Start of Block

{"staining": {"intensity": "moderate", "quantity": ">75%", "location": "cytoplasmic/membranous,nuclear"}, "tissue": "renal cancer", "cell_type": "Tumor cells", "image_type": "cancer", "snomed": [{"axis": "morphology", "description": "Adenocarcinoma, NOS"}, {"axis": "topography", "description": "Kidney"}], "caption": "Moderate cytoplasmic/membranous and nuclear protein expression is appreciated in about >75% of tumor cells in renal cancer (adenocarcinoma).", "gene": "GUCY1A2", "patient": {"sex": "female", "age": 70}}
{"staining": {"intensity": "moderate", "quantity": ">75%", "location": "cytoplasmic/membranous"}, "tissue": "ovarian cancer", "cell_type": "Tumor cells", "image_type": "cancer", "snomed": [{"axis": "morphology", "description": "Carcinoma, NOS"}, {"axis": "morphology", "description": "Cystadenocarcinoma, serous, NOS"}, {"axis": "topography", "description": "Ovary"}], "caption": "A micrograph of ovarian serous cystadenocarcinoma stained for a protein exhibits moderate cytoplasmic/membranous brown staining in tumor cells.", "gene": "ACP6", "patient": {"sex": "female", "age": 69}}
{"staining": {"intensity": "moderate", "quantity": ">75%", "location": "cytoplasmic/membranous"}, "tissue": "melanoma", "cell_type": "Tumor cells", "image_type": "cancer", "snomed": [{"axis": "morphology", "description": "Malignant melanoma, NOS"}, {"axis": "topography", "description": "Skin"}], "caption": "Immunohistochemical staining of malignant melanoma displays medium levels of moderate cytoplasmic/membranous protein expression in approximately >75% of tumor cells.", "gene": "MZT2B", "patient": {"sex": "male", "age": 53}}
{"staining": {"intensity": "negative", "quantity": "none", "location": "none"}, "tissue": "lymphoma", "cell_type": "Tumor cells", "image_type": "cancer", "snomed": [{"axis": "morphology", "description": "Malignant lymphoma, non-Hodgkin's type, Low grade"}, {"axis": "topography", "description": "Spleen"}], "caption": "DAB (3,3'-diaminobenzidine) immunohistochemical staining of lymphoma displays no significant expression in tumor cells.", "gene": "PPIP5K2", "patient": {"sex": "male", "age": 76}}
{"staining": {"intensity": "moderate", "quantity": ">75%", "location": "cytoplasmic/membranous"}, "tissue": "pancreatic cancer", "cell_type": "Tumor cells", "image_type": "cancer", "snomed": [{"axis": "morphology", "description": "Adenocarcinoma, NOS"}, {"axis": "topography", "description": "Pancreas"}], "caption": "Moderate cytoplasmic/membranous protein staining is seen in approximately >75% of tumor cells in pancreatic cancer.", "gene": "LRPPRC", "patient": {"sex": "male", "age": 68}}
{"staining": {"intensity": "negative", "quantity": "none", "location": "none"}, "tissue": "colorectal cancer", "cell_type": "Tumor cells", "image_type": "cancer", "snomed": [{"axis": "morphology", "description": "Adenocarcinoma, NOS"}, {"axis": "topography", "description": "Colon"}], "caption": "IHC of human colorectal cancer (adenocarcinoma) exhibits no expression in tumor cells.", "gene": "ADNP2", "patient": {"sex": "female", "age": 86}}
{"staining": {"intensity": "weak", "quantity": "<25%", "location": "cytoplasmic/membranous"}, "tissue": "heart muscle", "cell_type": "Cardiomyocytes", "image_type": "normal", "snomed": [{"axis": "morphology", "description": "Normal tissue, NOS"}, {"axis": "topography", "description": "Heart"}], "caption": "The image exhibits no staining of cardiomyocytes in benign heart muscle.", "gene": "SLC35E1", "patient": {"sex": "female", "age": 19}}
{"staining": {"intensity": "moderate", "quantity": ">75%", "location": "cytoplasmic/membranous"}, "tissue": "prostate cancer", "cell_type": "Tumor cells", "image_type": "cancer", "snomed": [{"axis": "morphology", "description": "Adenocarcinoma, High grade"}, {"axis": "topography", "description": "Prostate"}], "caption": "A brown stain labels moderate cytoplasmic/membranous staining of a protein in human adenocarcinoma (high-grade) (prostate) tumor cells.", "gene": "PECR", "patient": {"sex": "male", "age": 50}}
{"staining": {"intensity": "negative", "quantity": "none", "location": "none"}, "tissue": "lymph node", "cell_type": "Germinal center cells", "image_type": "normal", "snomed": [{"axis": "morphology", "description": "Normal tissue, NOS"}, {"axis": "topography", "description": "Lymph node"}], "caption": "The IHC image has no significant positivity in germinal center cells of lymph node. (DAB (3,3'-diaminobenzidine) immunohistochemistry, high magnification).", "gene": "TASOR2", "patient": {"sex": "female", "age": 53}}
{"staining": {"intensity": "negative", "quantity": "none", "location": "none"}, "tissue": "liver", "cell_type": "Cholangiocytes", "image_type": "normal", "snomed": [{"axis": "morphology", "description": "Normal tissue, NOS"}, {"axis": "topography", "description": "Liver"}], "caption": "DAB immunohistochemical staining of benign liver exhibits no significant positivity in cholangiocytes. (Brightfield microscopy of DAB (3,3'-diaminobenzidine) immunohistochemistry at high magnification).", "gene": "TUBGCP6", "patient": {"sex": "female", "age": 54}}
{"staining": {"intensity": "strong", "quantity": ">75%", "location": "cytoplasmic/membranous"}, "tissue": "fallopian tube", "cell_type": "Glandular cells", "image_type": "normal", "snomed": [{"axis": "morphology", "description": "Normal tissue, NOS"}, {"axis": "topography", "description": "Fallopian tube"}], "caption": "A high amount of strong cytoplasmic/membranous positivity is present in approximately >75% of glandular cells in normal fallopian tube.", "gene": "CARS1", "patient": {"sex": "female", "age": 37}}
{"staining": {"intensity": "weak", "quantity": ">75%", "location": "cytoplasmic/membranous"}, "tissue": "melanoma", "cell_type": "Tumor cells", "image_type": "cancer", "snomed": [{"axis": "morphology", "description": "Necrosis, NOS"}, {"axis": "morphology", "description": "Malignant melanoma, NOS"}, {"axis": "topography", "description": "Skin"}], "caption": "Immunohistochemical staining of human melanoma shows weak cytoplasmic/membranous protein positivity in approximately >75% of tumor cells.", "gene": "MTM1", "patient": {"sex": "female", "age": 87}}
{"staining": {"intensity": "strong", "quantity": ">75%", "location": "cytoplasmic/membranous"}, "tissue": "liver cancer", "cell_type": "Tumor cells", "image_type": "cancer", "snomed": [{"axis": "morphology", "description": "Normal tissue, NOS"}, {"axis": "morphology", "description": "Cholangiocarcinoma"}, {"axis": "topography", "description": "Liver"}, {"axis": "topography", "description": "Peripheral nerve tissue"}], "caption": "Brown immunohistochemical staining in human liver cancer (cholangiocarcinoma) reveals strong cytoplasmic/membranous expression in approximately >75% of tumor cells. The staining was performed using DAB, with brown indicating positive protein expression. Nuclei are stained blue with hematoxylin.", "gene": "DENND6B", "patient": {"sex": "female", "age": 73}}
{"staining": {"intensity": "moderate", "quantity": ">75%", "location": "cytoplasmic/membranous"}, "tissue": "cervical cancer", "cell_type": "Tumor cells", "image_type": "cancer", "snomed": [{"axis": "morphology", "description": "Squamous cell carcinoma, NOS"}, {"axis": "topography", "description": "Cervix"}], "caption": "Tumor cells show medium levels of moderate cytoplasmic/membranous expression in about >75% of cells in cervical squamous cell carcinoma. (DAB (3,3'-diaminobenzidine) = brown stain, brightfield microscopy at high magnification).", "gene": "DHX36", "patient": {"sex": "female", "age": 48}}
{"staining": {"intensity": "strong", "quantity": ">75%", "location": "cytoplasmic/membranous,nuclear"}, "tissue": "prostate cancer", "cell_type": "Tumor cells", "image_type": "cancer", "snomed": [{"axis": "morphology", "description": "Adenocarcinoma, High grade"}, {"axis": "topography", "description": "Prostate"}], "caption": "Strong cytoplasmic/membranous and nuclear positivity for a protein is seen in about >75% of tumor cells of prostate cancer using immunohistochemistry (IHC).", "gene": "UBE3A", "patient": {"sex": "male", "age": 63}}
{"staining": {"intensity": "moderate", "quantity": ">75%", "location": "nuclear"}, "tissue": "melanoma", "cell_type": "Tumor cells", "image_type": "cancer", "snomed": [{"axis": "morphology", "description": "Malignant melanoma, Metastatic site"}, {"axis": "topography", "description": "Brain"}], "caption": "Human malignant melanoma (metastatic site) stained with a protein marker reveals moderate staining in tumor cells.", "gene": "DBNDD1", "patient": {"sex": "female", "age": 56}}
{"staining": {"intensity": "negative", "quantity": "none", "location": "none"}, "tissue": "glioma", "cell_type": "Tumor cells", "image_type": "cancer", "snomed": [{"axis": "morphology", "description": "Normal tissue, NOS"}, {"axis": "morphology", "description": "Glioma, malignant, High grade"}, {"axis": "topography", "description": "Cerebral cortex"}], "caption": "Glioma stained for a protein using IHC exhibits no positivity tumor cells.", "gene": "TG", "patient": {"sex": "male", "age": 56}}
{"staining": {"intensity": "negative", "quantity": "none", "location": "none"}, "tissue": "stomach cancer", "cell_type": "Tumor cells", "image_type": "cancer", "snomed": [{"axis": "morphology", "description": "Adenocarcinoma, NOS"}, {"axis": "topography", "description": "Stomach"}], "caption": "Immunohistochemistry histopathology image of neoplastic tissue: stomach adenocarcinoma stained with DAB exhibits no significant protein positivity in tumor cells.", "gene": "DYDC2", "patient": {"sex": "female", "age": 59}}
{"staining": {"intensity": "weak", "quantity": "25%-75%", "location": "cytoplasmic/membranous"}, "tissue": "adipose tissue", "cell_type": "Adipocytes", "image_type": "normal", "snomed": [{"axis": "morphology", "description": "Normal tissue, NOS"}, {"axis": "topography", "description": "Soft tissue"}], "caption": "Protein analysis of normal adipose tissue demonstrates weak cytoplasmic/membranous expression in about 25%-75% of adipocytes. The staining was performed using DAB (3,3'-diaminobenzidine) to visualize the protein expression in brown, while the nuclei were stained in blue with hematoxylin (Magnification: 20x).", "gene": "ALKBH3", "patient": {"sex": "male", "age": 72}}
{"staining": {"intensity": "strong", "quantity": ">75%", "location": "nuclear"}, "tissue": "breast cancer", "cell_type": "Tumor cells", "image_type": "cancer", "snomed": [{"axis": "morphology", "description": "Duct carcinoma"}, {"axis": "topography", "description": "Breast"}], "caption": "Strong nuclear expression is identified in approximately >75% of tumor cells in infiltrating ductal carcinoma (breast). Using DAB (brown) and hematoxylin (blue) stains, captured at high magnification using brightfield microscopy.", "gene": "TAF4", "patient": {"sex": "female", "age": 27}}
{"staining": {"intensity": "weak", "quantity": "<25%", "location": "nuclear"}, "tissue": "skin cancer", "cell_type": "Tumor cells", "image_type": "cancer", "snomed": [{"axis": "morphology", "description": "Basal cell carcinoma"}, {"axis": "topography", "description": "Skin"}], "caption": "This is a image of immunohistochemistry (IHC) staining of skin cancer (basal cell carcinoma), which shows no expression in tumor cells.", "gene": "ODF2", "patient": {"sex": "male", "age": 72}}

End of Block

**Problem statement:**
The first line of the listing above through the line containing "staining of malignant": print exactly that, both ends included.

**Problem solution:**
{"staining": {"intensity": "moderate", "quantity": ">75%", "location": "cytoplasmic/membranous,nuclear"}, "tissue": "renal cancer", "cell_type": "Tumor cells", "image_type": "cancer", "snomed": [{"axis": "morphology", "description": "Adenocarcinoma, NOS"}, {"axis": "topography", "description": "Kidney"}], "caption": "Moderate cytoplasmic/membranous and nuclear protein expression is appreciated in about >75% of tumor cells in renal cancer (adenocarcinoma).", "gene": "GUCY1A2", "patient": {"sex": "female", "age": 70}}
{"staining": {"intensity": "moderate", "quantity": ">75%", "location": "cytoplasmic/membranous"}, "tissue": "ovarian cancer", "cell_type": "Tumor cells", "image_type": "cancer", "snomed": [{"axis": "morphology", "description": "Carcinoma, NOS"}, {"axis": "morphology", "description": "Cystadenocarcinoma, serous, NOS"}, {"axis": "topography", "description": "Ovary"}], "caption": "A micrograph of ovarian serous cystadenocarcinoma stained for a protein exhibits moderate cytoplasmic/membranous brown staining in tumor cells.", "gene": "ACP6", "patient": {"sex": "female", "age": 69}}
{"staining": {"intensity": "moderate", "quantity": ">75%", "location": "cytoplasmic/membranous"}, "tissue": "melanoma", "cell_type": "Tumor cells", "image_type": "cancer", "snomed": [{"axis": "morphology", "description": "Malignant melanoma, NOS"}, {"axis": "topography", "description": "Skin"}], "caption": "Immunohistochemical staining of malignant melanoma displays medium levels of moderate cytoplasmic/membranous protein expression in approximately >75% of tumor cells.", "gene": "MZT2B", "patient": {"sex": "male", "age": 53}}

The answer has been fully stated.